* Brief:
Reproduce all entries precisely as they are written.

* Dataset records:

————

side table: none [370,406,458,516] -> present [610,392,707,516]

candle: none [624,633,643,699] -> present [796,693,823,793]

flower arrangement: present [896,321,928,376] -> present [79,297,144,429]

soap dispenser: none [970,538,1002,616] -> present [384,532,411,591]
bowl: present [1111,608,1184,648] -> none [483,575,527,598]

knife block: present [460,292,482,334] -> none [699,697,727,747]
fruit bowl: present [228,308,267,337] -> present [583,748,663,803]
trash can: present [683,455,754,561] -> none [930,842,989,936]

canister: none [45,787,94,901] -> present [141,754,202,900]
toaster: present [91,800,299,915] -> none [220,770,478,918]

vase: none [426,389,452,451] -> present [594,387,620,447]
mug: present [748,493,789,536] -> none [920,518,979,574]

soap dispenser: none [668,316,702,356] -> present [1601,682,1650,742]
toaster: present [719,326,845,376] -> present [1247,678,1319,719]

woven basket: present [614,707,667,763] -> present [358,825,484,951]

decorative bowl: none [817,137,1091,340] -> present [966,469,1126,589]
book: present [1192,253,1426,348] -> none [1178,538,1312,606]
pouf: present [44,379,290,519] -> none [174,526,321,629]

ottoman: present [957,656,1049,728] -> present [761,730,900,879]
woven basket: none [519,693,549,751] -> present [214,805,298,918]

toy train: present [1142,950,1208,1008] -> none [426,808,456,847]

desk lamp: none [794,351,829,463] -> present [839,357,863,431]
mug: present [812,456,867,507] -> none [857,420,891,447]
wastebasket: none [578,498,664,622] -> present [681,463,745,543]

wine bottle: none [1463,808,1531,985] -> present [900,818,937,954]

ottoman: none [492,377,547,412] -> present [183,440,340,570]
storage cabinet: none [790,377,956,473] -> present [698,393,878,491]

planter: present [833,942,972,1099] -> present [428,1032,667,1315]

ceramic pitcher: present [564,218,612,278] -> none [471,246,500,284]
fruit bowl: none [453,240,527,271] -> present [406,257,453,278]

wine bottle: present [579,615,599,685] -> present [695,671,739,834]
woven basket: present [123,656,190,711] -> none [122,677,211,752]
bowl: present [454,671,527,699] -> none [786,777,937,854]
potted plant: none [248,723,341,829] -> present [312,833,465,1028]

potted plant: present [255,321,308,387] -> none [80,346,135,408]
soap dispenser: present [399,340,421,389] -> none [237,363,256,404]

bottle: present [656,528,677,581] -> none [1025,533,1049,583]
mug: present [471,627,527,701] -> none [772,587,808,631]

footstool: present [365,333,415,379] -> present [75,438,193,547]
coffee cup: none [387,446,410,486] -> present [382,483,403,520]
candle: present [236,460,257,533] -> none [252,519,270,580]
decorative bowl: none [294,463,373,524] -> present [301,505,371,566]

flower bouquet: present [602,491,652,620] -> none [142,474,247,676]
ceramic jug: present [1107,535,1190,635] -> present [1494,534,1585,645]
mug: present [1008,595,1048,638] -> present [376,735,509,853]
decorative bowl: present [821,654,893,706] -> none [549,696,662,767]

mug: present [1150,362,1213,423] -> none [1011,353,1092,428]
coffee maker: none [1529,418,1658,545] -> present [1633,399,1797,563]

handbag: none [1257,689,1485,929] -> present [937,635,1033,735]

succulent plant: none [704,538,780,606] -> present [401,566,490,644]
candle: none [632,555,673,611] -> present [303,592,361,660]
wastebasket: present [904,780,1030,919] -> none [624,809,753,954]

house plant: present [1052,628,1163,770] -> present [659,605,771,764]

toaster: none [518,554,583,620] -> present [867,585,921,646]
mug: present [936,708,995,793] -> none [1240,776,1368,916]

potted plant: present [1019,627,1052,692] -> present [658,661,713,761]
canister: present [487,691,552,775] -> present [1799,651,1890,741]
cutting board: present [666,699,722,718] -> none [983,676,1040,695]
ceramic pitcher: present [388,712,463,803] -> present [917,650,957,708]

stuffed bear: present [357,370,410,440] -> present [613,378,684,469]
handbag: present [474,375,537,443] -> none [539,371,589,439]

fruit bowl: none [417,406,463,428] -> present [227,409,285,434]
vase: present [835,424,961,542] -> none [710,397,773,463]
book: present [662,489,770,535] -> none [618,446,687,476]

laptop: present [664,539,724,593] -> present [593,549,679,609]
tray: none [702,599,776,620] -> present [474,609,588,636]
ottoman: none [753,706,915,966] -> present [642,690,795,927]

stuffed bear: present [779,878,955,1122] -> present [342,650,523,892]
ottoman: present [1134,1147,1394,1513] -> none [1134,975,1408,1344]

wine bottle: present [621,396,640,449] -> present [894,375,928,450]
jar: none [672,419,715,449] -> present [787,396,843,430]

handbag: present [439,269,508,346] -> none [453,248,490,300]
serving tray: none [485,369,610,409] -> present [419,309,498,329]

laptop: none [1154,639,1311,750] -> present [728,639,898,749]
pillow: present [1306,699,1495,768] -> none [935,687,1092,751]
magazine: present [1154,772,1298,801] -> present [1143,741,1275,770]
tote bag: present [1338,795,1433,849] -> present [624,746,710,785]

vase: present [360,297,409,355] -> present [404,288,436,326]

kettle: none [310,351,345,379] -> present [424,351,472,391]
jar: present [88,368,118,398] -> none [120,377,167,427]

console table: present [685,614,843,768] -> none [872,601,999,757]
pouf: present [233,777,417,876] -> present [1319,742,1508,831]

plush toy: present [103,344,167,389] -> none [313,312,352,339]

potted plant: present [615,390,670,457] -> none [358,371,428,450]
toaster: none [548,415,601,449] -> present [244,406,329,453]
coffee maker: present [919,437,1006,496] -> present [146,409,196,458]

————

* Reply to the task:
side table: none [370,406,458,516] -> present [610,392,707,516]

candle: none [624,633,643,699] -> present [796,693,823,793]

flower arrangement: present [896,321,928,376] -> present [79,297,144,429]

soap dispenser: none [970,538,1002,616] -> present [384,532,411,591]
bowl: present [1111,608,1184,648] -> none [483,575,527,598]

knife block: present [460,292,482,334] -> none [699,697,727,747]
fruit bowl: present [228,308,267,337] -> present [583,748,663,803]
trash can: present [683,455,754,561] -> none [930,842,989,936]

canister: none [45,787,94,901] -> present [141,754,202,900]
toaster: present [91,800,299,915] -> none [220,770,478,918]

vase: none [426,389,452,451] -> present [594,387,620,447]
mug: present [748,493,789,536] -> none [920,518,979,574]

soap dispenser: none [668,316,702,356] -> present [1601,682,1650,742]
toaster: present [719,326,845,376] -> present [1247,678,1319,719]

woven basket: present [614,707,667,763] -> present [358,825,484,951]

decorative bowl: none [817,137,1091,340] -> present [966,469,1126,589]
book: present [1192,253,1426,348] -> none [1178,538,1312,606]
pouf: present [44,379,290,519] -> none [174,526,321,629]

ottoman: present [957,656,1049,728] -> present [761,730,900,879]
woven basket: none [519,693,549,751] -> present [214,805,298,918]

toy train: present [1142,950,1208,1008] -> none [426,808,456,847]

desk lamp: none [794,351,829,463] -> present [839,357,863,431]
mug: present [812,456,867,507] -> none [857,420,891,447]
wastebasket: none [578,498,664,622] -> present [681,463,745,543]

wine bottle: none [1463,808,1531,985] -> present [900,818,937,954]

ottoman: none [492,377,547,412] -> present [183,440,340,570]
storage cabinet: none [790,377,956,473] -> present [698,393,878,491]

planter: present [833,942,972,1099] -> present [428,1032,667,1315]

ceramic pitcher: present [564,218,612,278] -> none [471,246,500,284]
fruit bowl: none [453,240,527,271] -> present [406,257,453,278]

wine bottle: present [579,615,599,685] -> present [695,671,739,834]
woven basket: present [123,656,190,711] -> none [122,677,211,752]
bowl: present [454,671,527,699] -> none [786,777,937,854]
potted plant: none [248,723,341,829] -> present [312,833,465,1028]

potted plant: present [255,321,308,387] -> none [80,346,135,408]
soap dispenser: present [399,340,421,389] -> none [237,363,256,404]

bottle: present [656,528,677,581] -> none [1025,533,1049,583]
mug: present [471,627,527,701] -> none [772,587,808,631]

footstool: present [365,333,415,379] -> present [75,438,193,547]
coffee cup: none [387,446,410,486] -> present [382,483,403,520]
candle: present [236,460,257,533] -> none [252,519,270,580]
decorative bowl: none [294,463,373,524] -> present [301,505,371,566]

flower bouquet: present [602,491,652,620] -> none [142,474,247,676]
ceramic jug: present [1107,535,1190,635] -> present [1494,534,1585,645]
mug: present [1008,595,1048,638] -> present [376,735,509,853]
decorative bowl: present [821,654,893,706] -> none [549,696,662,767]

mug: present [1150,362,1213,423] -> none [1011,353,1092,428]
coffee maker: none [1529,418,1658,545] -> present [1633,399,1797,563]

handbag: none [1257,689,1485,929] -> present [937,635,1033,735]

succulent plant: none [704,538,780,606] -> present [401,566,490,644]
candle: none [632,555,673,611] -> present [303,592,361,660]
wastebasket: present [904,780,1030,919] -> none [624,809,753,954]

house plant: present [1052,628,1163,770] -> present [659,605,771,764]

toaster: none [518,554,583,620] -> present [867,585,921,646]
mug: present [936,708,995,793] -> none [1240,776,1368,916]

potted plant: present [1019,627,1052,692] -> present [658,661,713,761]
canister: present [487,691,552,775] -> present [1799,651,1890,741]
cutting board: present [666,699,722,718] -> none [983,676,1040,695]
ceramic pitcher: present [388,712,463,803] -> present [917,650,957,708]

stuffed bear: present [357,370,410,440] -> present [613,378,684,469]
handbag: present [474,375,537,443] -> none [539,371,589,439]

fruit bowl: none [417,406,463,428] -> present [227,409,285,434]
vase: present [835,424,961,542] -> none [710,397,773,463]
book: present [662,489,770,535] -> none [618,446,687,476]

laptop: present [664,539,724,593] -> present [593,549,679,609]
tray: none [702,599,776,620] -> present [474,609,588,636]
ottoman: none [753,706,915,966] -> present [642,690,795,927]

stuffed bear: present [779,878,955,1122] -> present [342,650,523,892]
ottoman: present [1134,1147,1394,1513] -> none [1134,975,1408,1344]

wine bottle: present [621,396,640,449] -> present [894,375,928,450]
jar: none [672,419,715,449] -> present [787,396,843,430]

handbag: present [439,269,508,346] -> none [453,248,490,300]
serving tray: none [485,369,610,409] -> present [419,309,498,329]

laptop: none [1154,639,1311,750] -> present [728,639,898,749]
pillow: present [1306,699,1495,768] -> none [935,687,1092,751]
magazine: present [1154,772,1298,801] -> present [1143,741,1275,770]
tote bag: present [1338,795,1433,849] -> present [624,746,710,785]

vase: present [360,297,409,355] -> present [404,288,436,326]

kettle: none [310,351,345,379] -> present [424,351,472,391]
jar: present [88,368,118,398] -> none [120,377,167,427]

console table: present [685,614,843,768] -> none [872,601,999,757]
pouf: present [233,777,417,876] -> present [1319,742,1508,831]

plush toy: present [103,344,167,389] -> none [313,312,352,339]

potted plant: present [615,390,670,457] -> none [358,371,428,450]
toaster: none [548,415,601,449] -> present [244,406,329,453]
coffee maker: present [919,437,1006,496] -> present [146,409,196,458]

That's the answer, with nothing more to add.